How to Sustain the Accelerated Pace of Digital Business Transformation

14 April 2021
Contributor: Laura Starita

To sustain the accelerated pace of digital business transformation, pause to find what’s working, evaluate how to hard-wire success into ongoing transformation and teach the new ways.

The widespread drive to accelerate digital business initiatives has meant big changes in the way work gets done and decisions are made, but as hybrid workforce models persist, leaders are finding it critical to keep up digital momentum.

There may be a return to behaviours that are inconsistent with the digital plans

That means ensuring that non-digital behaviours and practices don’t creep back into processes and decisions that were transformed during the pandemic response.

Watch now: What Digital Business Acceleration Means to Today’s Organisations

“You most likely have a list of your team’s amazing accomplishments as part of the pandemic response,” says Christie Struckman, VP Analyst, Gartner. “It feels as though organisations can keep the momentum going and escalate the digital plans they have been strategising for. But as organisations work toward their own version of hybrid working, there may be a return to behaviours that are inconsistent with the digital plans.”

Take a three-step approach to counter the pull of old ways: Pause, evaluate and teach.

To prevent digital backsliding, stop and assess your progress, evaluate your wins and build in what's working to future activities.

Pause

Stop and assess how the organisation is doing by conducting an intermortem, a mid-transformation assessment during which leaders gather insights from team members and peers and evaluate performance data. Similar to the postmortem exercise teams conduct at the end of a project to capture lessons and best practices, intermortems occur at an inflection point mid-transformation instead of at the end.

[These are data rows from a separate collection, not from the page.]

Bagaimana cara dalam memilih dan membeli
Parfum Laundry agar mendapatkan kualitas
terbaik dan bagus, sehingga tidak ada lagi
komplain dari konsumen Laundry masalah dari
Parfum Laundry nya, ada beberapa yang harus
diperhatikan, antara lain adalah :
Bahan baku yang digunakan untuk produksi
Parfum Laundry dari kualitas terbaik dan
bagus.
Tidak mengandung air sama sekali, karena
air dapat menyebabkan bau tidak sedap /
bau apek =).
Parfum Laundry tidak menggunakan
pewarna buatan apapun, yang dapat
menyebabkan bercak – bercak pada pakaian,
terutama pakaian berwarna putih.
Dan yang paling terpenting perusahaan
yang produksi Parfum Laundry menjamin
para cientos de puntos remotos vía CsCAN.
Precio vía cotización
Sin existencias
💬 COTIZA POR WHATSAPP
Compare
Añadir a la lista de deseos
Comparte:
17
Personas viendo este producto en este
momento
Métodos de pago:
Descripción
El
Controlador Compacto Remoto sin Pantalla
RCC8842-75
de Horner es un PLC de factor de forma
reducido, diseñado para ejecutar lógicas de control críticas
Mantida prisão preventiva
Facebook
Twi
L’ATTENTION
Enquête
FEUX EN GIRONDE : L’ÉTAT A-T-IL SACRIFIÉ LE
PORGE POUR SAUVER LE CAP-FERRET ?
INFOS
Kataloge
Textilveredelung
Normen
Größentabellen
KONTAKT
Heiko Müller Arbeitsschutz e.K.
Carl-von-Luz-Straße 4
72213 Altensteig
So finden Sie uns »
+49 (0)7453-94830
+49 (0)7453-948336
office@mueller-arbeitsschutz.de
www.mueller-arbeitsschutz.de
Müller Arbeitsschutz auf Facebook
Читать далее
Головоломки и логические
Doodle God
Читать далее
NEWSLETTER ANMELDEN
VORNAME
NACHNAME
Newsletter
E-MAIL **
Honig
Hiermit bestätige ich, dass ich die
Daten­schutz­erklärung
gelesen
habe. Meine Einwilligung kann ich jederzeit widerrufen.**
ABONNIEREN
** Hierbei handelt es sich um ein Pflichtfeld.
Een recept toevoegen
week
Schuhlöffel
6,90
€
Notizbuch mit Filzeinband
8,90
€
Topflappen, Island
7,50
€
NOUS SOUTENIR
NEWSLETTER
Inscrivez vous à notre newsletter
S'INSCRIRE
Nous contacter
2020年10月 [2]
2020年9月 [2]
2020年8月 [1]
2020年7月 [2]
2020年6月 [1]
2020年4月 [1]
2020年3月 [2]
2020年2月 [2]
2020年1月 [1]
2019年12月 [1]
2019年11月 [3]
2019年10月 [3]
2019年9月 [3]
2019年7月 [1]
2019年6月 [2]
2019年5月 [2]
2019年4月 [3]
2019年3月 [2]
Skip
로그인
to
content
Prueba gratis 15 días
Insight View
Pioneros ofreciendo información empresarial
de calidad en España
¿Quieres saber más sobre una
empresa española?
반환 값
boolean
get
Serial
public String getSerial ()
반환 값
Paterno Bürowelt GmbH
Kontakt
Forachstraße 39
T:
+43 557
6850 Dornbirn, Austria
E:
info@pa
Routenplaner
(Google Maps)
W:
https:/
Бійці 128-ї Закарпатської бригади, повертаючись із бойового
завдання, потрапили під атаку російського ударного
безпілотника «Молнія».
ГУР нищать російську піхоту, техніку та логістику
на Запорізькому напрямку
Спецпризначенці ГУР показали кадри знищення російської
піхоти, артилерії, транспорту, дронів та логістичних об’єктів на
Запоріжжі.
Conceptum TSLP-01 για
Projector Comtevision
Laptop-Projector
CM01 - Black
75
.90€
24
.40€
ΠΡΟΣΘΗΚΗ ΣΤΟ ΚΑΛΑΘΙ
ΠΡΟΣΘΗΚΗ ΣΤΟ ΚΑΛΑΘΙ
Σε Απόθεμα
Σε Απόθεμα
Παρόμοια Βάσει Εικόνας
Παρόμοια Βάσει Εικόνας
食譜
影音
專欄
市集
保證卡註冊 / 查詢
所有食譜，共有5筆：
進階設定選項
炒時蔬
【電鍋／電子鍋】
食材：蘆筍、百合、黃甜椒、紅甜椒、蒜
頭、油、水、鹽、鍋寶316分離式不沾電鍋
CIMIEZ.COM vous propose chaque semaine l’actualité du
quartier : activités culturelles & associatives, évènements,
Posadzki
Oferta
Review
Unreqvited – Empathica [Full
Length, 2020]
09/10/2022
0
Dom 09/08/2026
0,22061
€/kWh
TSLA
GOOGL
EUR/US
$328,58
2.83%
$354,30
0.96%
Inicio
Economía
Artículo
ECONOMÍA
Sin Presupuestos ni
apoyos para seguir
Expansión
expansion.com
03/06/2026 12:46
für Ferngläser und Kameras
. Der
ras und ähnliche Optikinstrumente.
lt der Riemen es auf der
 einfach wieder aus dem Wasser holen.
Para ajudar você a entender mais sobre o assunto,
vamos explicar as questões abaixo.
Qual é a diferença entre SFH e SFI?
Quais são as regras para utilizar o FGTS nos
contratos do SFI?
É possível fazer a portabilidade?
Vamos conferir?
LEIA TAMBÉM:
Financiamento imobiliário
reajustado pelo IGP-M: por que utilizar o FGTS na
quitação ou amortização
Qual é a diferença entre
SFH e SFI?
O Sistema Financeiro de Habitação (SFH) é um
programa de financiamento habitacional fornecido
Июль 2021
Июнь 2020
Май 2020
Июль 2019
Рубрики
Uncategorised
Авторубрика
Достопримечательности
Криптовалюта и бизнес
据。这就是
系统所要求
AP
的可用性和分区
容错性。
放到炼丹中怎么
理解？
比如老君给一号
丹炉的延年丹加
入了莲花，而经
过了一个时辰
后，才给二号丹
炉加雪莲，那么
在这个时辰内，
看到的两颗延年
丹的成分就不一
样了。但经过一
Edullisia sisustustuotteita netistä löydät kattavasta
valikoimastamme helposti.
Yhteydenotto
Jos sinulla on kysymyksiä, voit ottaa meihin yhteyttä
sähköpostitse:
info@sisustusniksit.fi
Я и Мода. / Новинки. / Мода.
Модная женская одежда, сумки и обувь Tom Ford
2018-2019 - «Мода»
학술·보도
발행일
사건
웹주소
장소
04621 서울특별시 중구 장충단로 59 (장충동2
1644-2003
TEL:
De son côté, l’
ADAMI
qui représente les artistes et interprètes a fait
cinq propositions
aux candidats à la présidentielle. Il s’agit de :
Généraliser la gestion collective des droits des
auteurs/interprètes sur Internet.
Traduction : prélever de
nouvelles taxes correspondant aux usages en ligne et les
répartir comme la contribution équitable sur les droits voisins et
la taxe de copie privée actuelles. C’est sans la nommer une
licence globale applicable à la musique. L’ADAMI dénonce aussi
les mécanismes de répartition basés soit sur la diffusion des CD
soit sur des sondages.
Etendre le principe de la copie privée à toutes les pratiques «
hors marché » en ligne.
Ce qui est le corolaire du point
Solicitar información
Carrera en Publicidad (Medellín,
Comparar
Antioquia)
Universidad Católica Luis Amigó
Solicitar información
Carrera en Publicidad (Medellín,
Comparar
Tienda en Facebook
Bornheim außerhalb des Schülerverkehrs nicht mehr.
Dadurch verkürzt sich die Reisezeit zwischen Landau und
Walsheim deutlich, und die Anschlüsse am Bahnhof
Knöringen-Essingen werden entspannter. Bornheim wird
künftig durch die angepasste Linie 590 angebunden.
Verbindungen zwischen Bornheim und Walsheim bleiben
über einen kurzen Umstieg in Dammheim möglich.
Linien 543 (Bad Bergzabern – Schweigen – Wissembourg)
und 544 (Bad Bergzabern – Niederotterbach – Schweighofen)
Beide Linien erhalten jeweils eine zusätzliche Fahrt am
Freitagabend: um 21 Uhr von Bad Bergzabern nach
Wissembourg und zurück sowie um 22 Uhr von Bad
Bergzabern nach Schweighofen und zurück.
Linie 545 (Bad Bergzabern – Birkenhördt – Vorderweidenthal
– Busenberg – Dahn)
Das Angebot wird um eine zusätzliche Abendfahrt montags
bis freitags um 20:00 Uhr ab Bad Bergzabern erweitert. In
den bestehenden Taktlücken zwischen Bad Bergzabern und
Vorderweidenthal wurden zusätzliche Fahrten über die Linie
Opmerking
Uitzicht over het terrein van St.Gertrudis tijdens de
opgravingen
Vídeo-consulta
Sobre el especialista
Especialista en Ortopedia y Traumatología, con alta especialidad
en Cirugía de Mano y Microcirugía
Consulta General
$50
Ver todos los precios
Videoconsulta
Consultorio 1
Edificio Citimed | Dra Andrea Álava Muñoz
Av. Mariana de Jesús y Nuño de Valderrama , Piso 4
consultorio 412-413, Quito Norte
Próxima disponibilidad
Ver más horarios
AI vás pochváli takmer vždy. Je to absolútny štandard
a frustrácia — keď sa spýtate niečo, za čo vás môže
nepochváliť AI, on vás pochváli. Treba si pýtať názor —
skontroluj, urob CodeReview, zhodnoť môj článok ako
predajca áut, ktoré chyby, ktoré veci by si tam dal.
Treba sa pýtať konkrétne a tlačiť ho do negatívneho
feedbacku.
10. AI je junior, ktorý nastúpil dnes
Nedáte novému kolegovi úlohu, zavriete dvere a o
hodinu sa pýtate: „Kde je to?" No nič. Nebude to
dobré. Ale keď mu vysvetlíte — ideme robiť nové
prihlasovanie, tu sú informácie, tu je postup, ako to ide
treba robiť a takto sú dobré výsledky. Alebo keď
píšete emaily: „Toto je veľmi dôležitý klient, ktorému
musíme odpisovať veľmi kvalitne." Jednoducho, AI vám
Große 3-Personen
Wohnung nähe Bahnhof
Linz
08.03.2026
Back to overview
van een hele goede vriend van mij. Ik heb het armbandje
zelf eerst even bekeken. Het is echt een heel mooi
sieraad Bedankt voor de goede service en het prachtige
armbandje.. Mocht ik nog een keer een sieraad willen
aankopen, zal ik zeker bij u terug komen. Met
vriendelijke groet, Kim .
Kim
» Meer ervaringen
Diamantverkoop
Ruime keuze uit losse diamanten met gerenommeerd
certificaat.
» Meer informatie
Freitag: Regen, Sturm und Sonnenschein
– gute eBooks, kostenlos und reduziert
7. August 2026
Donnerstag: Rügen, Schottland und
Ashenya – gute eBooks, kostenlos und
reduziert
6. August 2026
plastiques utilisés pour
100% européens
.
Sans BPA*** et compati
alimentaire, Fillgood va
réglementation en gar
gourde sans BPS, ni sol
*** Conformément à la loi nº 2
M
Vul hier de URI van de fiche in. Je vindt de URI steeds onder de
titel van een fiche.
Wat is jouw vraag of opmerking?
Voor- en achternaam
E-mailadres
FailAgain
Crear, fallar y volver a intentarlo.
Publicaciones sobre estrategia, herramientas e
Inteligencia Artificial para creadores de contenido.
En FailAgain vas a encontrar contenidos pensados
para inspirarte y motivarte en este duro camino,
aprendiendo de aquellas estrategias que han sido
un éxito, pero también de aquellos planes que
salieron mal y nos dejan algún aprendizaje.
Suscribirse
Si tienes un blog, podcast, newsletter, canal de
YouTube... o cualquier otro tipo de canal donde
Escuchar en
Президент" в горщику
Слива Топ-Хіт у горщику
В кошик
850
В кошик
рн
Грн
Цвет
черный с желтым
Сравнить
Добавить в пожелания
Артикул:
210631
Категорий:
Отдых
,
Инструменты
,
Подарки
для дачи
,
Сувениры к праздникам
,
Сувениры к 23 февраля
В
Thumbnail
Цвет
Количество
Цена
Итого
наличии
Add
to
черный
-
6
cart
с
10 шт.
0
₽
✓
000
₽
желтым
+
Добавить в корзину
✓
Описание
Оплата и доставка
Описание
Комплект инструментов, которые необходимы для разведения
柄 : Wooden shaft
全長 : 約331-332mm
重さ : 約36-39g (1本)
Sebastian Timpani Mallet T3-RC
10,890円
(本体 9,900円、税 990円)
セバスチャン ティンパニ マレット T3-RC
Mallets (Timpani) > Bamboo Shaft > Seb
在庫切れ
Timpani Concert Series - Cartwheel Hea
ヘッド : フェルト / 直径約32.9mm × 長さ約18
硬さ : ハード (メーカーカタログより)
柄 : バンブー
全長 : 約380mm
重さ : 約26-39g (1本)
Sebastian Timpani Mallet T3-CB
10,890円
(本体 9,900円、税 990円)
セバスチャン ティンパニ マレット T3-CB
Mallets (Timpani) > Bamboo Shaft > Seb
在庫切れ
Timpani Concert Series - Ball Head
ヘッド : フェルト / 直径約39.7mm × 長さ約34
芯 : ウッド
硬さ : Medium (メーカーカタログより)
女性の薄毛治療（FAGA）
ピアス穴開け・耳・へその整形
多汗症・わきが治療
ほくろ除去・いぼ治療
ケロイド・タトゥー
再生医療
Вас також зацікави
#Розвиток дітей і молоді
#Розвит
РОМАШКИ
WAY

CIOs can use an intermortem template to document the changes that took place as a result of pandemic digitalisation, the hoped-for outcome (for example, to drive the business strategy, improve cost optimisation or increase productivity), and whether CIOs want the change to retain, be reinvented or return to the way things were before.

Pausing tips: 

  • Involve stakeholders from across the enterprise.
  • Assess practices for sustainability. For example, employees working more hours from home than they did at the office is not a sustainable business model and shouldn’t stay in the “retain” pile. 

Evaluate

Once you have identified which behaviours you want to retain, reinvent or return, evaluate the systems and technology that are in place to assess whether they support desired behaviours or discourage outdated ones. If your organisation needs to change systems, processes or practices, develop a plan to design, develop and implement them. Justify these changes by documenting what you have now (from), what you want to replace it with (to) and what the change will accomplish (because).

For example, organisations have learned that employees can be just as productive from home as in the office, leading many to consider recruiting people who live far from the organisation’s physical offices as a way to address talent shortages. 

Gartner asks whether employees are as productive as before COVID-19

Recruiting, hiring and onboarding remote employees requires investments in geographic outreach, video interview processes, remote onboarding assets, and so on. The “evaluate” step in this case would involve documenting and justifying the changes the organisation needs to make from on-site hiring of local talent to remote hiring of non-local talent, because the organisation can access a deeper pool of talent.

Evaluation tips: 

  • Prioritise between one and three practices highlighted in the intermortem template.
  • Identify the changes that need to be made, why and how the business will benefit for each priority change.

Teach

After you’ve identified the changes needed to retain, reinvent or return the priority behaviours, document them, assign responsibility for overseeing and implementing them, and define what those people need to do — and by when. Socialise this plan with all affected stakeholders, and have regular meetings to assess progress, remove roadblocks, provide feedback or redefine timelines.

Teaching tips:

  • Develop concrete action plans for each priority set of systems, processes and practices needed to avoid digital backsliding.
  • Assign responsibility with clear expectations to ensure the changes are made.